Given material –
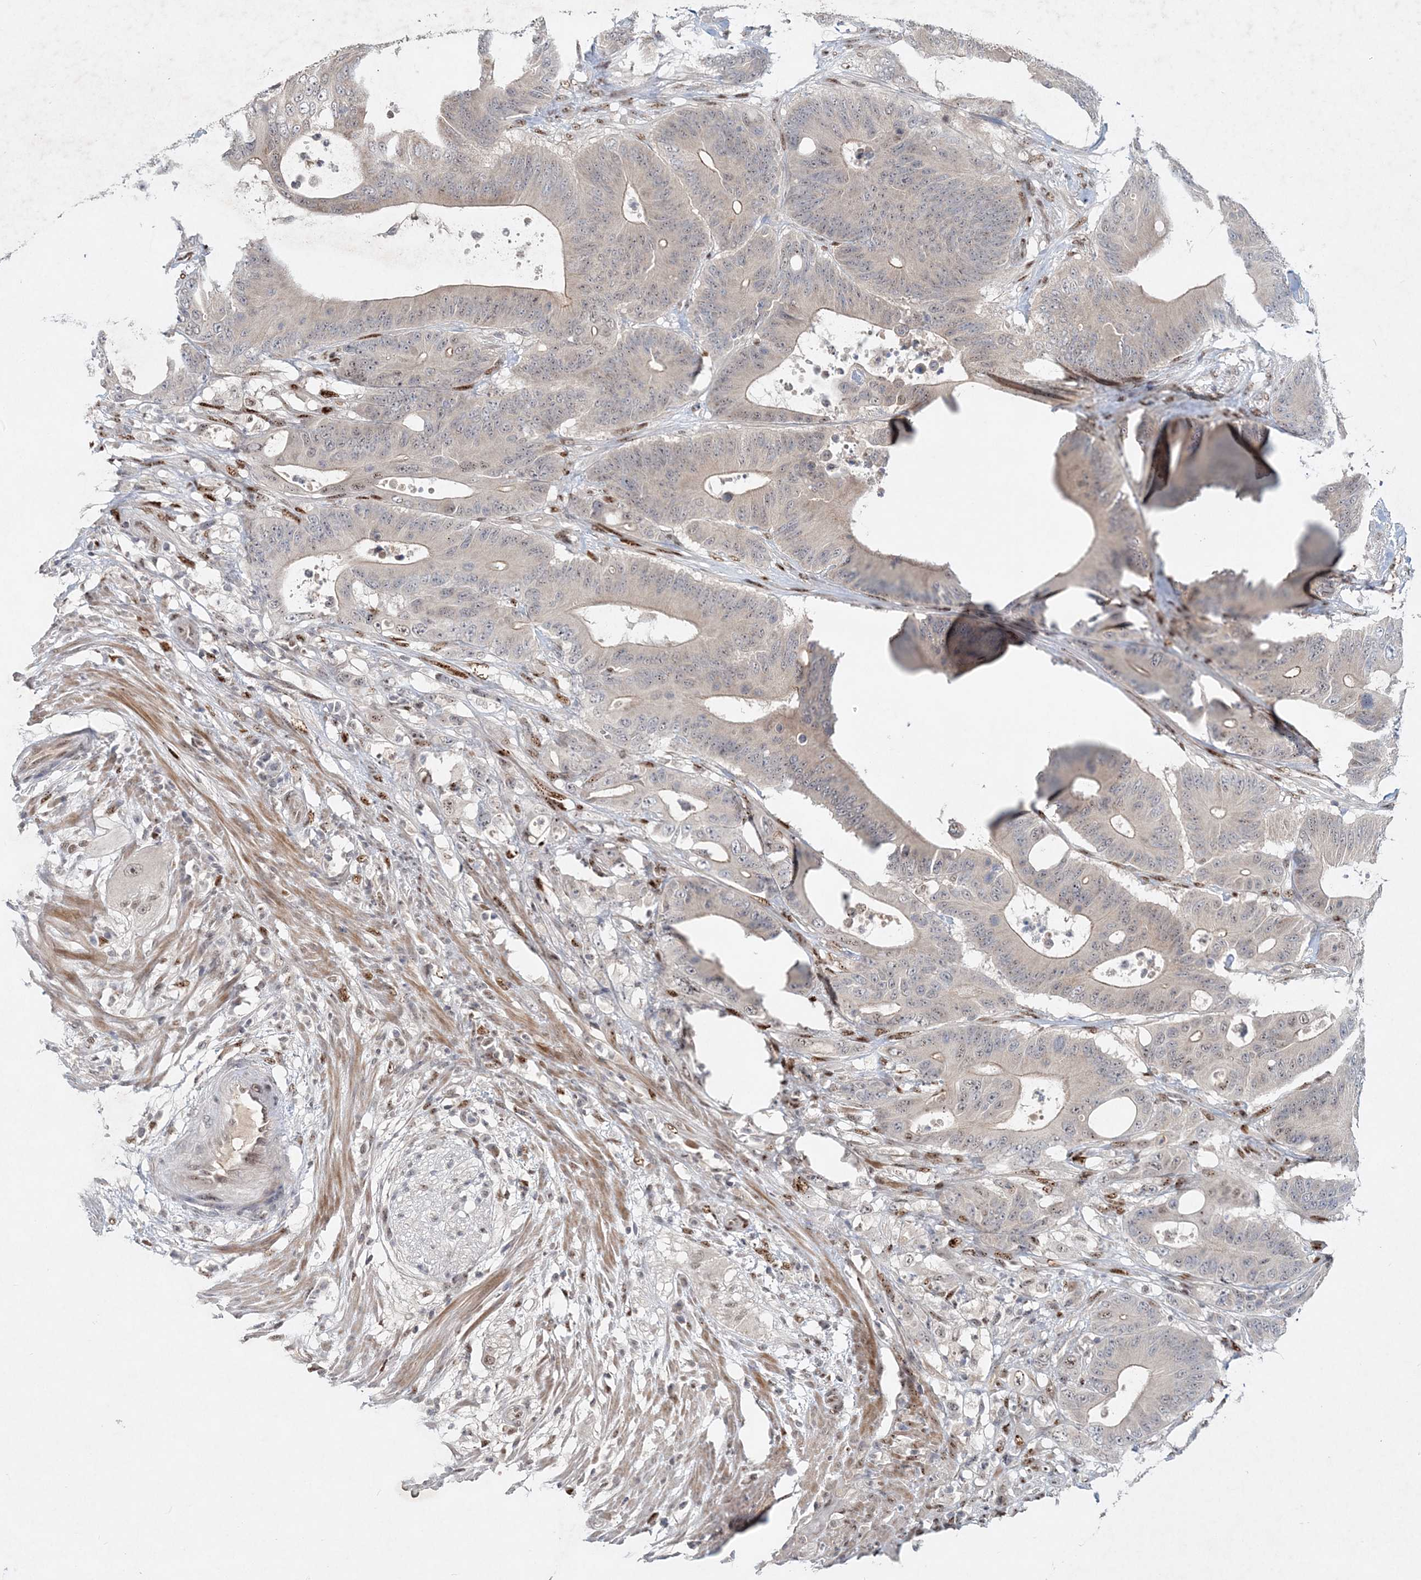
{"staining": {"intensity": "weak", "quantity": "<25%", "location": "cytoplasmic/membranous"}, "tissue": "colorectal cancer", "cell_type": "Tumor cells", "image_type": "cancer", "snomed": [{"axis": "morphology", "description": "Adenocarcinoma, NOS"}, {"axis": "topography", "description": "Colon"}], "caption": "High power microscopy histopathology image of an IHC histopathology image of colorectal cancer (adenocarcinoma), revealing no significant staining in tumor cells.", "gene": "GIN1", "patient": {"sex": "male", "age": 83}}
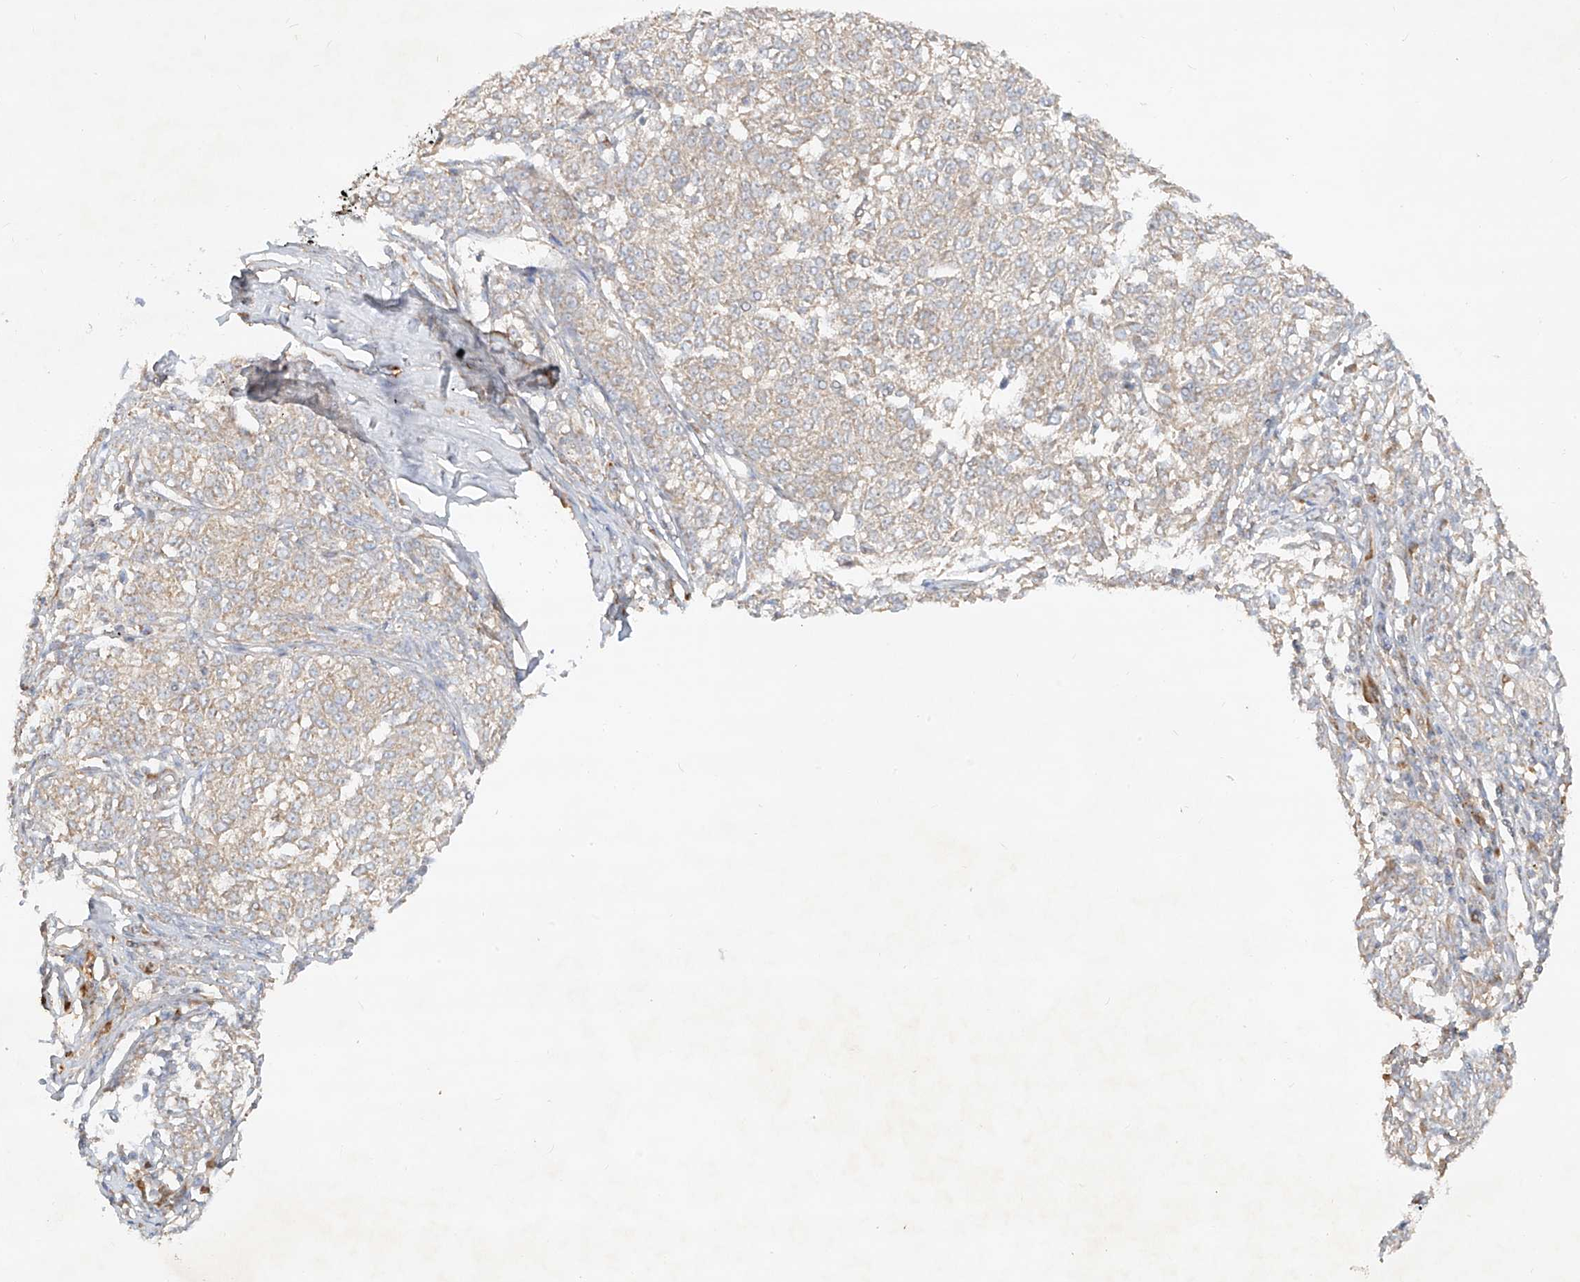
{"staining": {"intensity": "negative", "quantity": "none", "location": "none"}, "tissue": "melanoma", "cell_type": "Tumor cells", "image_type": "cancer", "snomed": [{"axis": "morphology", "description": "Malignant melanoma, NOS"}, {"axis": "topography", "description": "Skin"}], "caption": "The image demonstrates no staining of tumor cells in melanoma. The staining was performed using DAB to visualize the protein expression in brown, while the nuclei were stained in blue with hematoxylin (Magnification: 20x).", "gene": "KPNA7", "patient": {"sex": "female", "age": 72}}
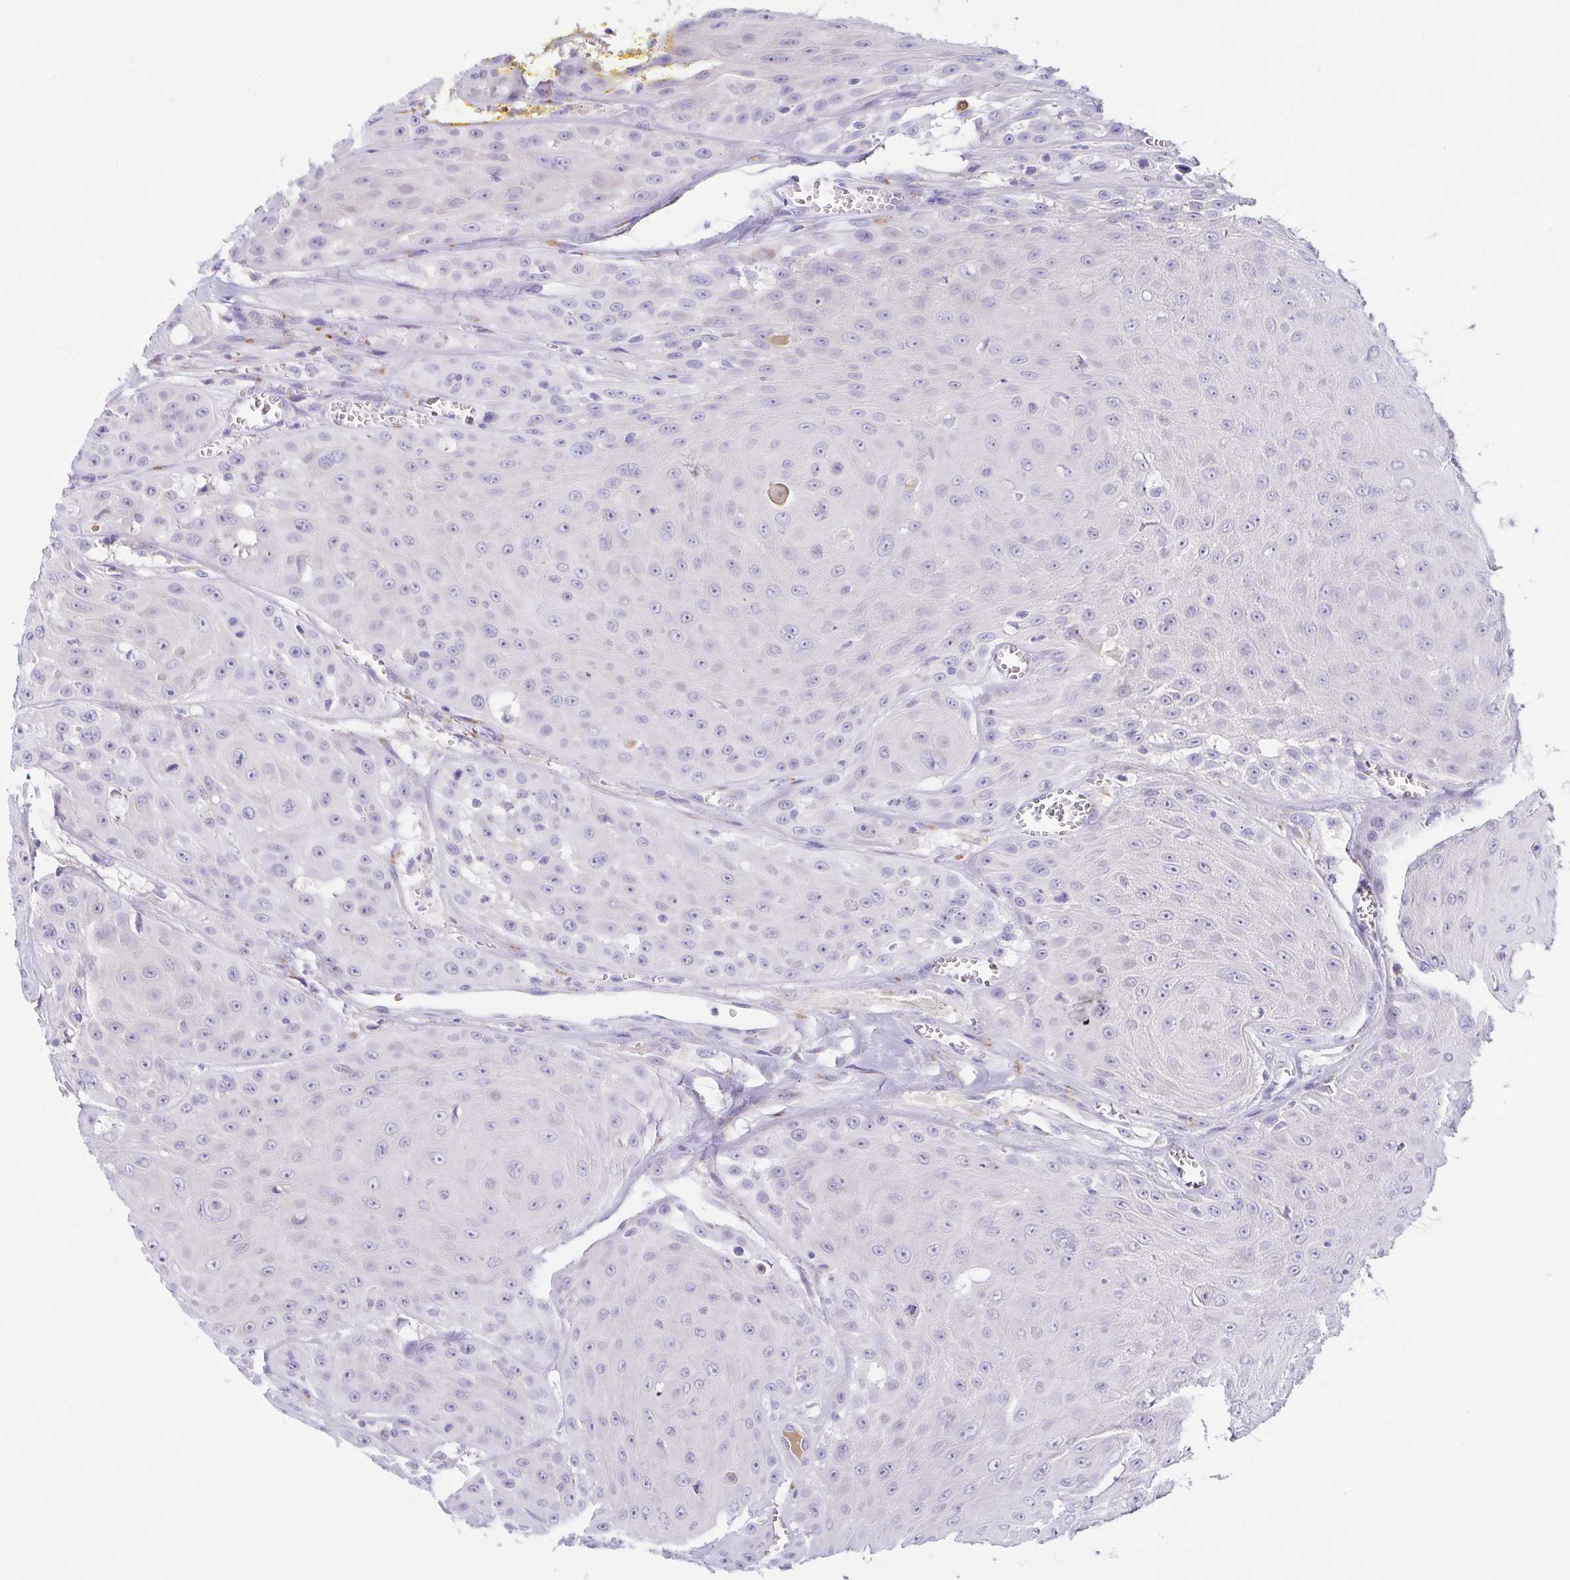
{"staining": {"intensity": "negative", "quantity": "none", "location": "none"}, "tissue": "head and neck cancer", "cell_type": "Tumor cells", "image_type": "cancer", "snomed": [{"axis": "morphology", "description": "Squamous cell carcinoma, NOS"}, {"axis": "topography", "description": "Oral tissue"}, {"axis": "topography", "description": "Head-Neck"}], "caption": "Immunohistochemistry photomicrograph of neoplastic tissue: squamous cell carcinoma (head and neck) stained with DAB (3,3'-diaminobenzidine) displays no significant protein positivity in tumor cells.", "gene": "LDLRAD1", "patient": {"sex": "male", "age": 81}}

Instructions for the task –
All the material above must be copied exactly, and no picture belongs in the copy.

Solution to this problem –
{"staining": {"intensity": "weak", "quantity": "<25%", "location": "cytoplasmic/membranous"}, "tissue": "colorectal cancer", "cell_type": "Tumor cells", "image_type": "cancer", "snomed": [{"axis": "morphology", "description": "Adenocarcinoma, NOS"}, {"axis": "topography", "description": "Colon"}], "caption": "High power microscopy histopathology image of an IHC histopathology image of colorectal cancer (adenocarcinoma), revealing no significant staining in tumor cells.", "gene": "GIN1", "patient": {"sex": "male", "age": 83}}
{"staining": {"intensity": "negative", "quantity": "none", "location": "none"}, "tissue": "melanoma", "cell_type": "Tumor cells", "image_type": "cancer", "snomed": [{"axis": "morphology", "description": "Malignant melanoma, NOS"}, {"axis": "topography", "description": "Skin"}], "caption": "The image demonstrates no staining of tumor cells in melanoma. The staining was performed using DAB to visualize the protein expression in brown, while the nuclei were stained in blue with hematoxylin (Magnification: 20x).", "gene": "KPNA7", "patient": {"sex": "female", "age": 72}}
{"staining": {"intensity": "negative", "quantity": "none", "location": "none"}, "tissue": "head and neck cancer", "cell_type": "Tumor cells", "image_type": "cancer", "snomed": [{"axis": "morphology", "description": "Squamous cell carcinoma, NOS"}, {"axis": "topography", "description": "Oral tissue"}, {"axis": "topography", "description": "Head-Neck"}], "caption": "Immunohistochemistry photomicrograph of neoplastic tissue: squamous cell carcinoma (head and neck) stained with DAB (3,3'-diaminobenzidine) displays no significant protein positivity in tumor cells.", "gene": "LDLRAD1", "patient": {"sex": "male", "age": 81}}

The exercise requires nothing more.